Late last week cement for the sidewalk in front of the field’s barrier wall on Fay Avenue was being re-poured. Evergreen ash trees and other landscaping are being added there this week.
The inside of the wall on Fay Avenue features concrete seating for parents and students that will be padded for safety. Planters on either side will include trees and flowers that can be planted and maintained by students.
Last year the independent learning institution purchased the 7,500 square-foot parcel at 7411 Fay Ave. on which to construct the field, for a little more than $1 million.
A private dedication ceremony for Gillispie School family and friends will be at 5 p.m. Sept. 6, at which time the field will be renamed for a person Fleming said is near and dear to Gillispie parents and administrators.
Upper Girard reconfiguration
In addition, the portion of upper Girard Avenue which fronts The Gillispie School and La Jolla Elementary School will be a little safer when classes resume, thanks to a city traffic-calming measure in the final stages of construction.
To slow traffic along that stretch of Girard, where Fleming said there have been a lot of “near misses,” the city has added a concrete median and narrowed the street to only one lane in either direction.
Ryan said many residents use that stretch of upper Girard as a shortcut to the Muirlands area and WindanSea.

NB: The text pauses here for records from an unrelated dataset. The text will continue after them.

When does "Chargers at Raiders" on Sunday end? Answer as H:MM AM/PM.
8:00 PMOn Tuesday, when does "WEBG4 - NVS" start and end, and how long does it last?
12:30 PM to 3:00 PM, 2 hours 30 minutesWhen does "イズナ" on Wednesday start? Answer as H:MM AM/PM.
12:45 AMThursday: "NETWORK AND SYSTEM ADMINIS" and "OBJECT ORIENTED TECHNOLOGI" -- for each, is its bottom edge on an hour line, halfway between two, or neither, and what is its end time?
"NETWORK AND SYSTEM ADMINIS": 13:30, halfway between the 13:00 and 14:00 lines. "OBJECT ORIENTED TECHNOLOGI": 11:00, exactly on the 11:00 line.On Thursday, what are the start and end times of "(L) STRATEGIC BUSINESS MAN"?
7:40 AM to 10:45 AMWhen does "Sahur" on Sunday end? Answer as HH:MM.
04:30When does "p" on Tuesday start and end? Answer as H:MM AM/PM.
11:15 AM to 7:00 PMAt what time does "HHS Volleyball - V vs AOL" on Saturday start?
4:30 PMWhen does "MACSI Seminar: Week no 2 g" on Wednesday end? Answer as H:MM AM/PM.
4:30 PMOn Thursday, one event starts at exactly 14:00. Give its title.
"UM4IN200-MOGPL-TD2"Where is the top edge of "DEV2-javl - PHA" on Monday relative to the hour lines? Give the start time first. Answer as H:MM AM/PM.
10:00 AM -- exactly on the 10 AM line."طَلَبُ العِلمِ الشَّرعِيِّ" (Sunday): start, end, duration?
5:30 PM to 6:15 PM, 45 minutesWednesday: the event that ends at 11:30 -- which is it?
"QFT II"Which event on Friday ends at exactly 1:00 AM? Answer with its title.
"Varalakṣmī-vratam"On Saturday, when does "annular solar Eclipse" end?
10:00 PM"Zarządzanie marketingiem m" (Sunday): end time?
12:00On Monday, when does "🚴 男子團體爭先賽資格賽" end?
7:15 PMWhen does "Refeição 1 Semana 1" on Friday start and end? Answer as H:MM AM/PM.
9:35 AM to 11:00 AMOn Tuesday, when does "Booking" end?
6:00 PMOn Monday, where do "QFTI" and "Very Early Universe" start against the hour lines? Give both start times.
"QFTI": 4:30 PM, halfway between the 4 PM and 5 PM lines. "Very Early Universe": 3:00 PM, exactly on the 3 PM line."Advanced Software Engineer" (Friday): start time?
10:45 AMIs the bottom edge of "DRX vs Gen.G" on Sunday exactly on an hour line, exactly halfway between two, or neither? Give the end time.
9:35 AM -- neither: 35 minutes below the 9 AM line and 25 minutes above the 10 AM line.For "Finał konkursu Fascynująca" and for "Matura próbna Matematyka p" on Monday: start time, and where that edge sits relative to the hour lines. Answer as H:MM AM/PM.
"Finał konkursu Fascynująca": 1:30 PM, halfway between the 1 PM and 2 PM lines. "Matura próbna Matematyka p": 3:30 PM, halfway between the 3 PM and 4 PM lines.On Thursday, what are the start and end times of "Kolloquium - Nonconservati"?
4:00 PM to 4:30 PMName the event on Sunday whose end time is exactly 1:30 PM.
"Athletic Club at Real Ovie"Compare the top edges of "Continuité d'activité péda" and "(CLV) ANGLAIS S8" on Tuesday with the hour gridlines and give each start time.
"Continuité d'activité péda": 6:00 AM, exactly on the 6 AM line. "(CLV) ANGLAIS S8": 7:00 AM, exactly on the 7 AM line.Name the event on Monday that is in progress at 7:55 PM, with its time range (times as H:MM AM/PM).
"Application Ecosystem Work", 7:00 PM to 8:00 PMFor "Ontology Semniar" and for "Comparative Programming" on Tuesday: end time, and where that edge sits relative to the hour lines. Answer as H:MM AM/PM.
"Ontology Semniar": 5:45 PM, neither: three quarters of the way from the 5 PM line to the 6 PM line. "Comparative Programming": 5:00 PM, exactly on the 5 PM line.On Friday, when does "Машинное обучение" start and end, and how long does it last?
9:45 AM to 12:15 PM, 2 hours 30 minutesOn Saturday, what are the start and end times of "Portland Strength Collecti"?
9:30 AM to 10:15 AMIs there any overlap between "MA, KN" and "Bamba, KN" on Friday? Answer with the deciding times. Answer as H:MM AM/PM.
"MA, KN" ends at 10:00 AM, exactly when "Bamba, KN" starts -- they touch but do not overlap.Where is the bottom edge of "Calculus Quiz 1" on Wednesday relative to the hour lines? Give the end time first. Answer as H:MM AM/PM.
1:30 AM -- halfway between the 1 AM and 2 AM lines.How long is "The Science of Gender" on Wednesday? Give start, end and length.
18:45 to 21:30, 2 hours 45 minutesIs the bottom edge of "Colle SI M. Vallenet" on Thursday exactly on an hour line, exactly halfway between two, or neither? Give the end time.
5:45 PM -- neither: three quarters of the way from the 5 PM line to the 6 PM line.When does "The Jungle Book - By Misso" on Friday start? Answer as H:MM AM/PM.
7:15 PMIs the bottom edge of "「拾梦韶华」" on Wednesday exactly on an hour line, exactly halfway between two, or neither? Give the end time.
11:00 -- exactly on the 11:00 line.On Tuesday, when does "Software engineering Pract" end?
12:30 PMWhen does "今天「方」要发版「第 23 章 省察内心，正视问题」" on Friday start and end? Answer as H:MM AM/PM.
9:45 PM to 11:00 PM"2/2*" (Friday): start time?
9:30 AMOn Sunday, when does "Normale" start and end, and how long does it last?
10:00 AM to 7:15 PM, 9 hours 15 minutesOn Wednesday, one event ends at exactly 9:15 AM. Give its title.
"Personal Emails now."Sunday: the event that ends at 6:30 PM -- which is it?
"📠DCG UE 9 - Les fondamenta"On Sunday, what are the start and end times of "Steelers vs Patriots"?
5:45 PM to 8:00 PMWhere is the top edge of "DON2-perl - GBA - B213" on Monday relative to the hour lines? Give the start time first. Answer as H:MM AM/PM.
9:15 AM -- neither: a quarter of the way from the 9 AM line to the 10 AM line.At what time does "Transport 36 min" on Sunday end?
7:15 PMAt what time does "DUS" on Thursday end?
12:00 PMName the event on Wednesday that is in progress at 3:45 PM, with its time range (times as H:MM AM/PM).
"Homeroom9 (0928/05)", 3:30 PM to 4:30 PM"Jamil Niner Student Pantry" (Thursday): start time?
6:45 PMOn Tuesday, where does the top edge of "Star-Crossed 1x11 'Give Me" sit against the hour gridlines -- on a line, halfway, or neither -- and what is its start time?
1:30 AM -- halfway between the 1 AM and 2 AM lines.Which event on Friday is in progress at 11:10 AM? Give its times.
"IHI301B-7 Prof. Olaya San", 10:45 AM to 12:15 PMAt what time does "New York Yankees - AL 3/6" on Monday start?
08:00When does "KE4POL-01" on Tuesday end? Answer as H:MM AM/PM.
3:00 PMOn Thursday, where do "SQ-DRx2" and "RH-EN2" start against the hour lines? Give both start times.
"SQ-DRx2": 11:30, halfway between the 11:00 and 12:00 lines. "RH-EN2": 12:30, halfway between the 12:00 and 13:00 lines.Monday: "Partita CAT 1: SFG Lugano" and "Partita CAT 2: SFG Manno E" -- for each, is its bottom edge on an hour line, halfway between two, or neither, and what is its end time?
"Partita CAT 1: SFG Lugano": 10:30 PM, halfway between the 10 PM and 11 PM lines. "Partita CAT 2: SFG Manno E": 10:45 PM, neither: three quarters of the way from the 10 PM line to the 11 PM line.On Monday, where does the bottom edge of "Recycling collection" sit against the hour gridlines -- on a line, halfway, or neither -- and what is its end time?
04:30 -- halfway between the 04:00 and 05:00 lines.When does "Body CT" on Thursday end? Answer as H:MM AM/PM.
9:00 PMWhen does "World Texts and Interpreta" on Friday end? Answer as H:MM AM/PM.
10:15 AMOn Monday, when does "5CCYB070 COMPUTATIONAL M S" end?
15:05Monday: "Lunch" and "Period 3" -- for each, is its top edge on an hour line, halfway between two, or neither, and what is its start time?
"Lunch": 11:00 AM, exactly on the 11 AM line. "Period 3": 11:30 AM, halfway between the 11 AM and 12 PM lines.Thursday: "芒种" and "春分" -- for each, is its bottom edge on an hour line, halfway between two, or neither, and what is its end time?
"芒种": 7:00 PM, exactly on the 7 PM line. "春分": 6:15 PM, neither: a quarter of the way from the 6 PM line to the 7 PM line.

To narrow the street, Ryan said city engineers extended the curb, leaving in its place 12 to 16 feet of concrete between the curb and the sidewalk, where there is typically only six feet.
“We could play half-court basketball out there now,” joked Ryan, who is working with the city to see if some of the concrete can be replaced with low-lying shrubbery or other ground-hugging greenery to soften the visual impact while keeping the view corridor open.
“Hopefully they will acquiesce, but that’s out of our control,” Ryan said. “We will have to eventually live with their decision on that.”
In addition, Fleming said the city would add a traffic calming light to the crosswalk on Girard between Gillispie and La Jolla Elementary.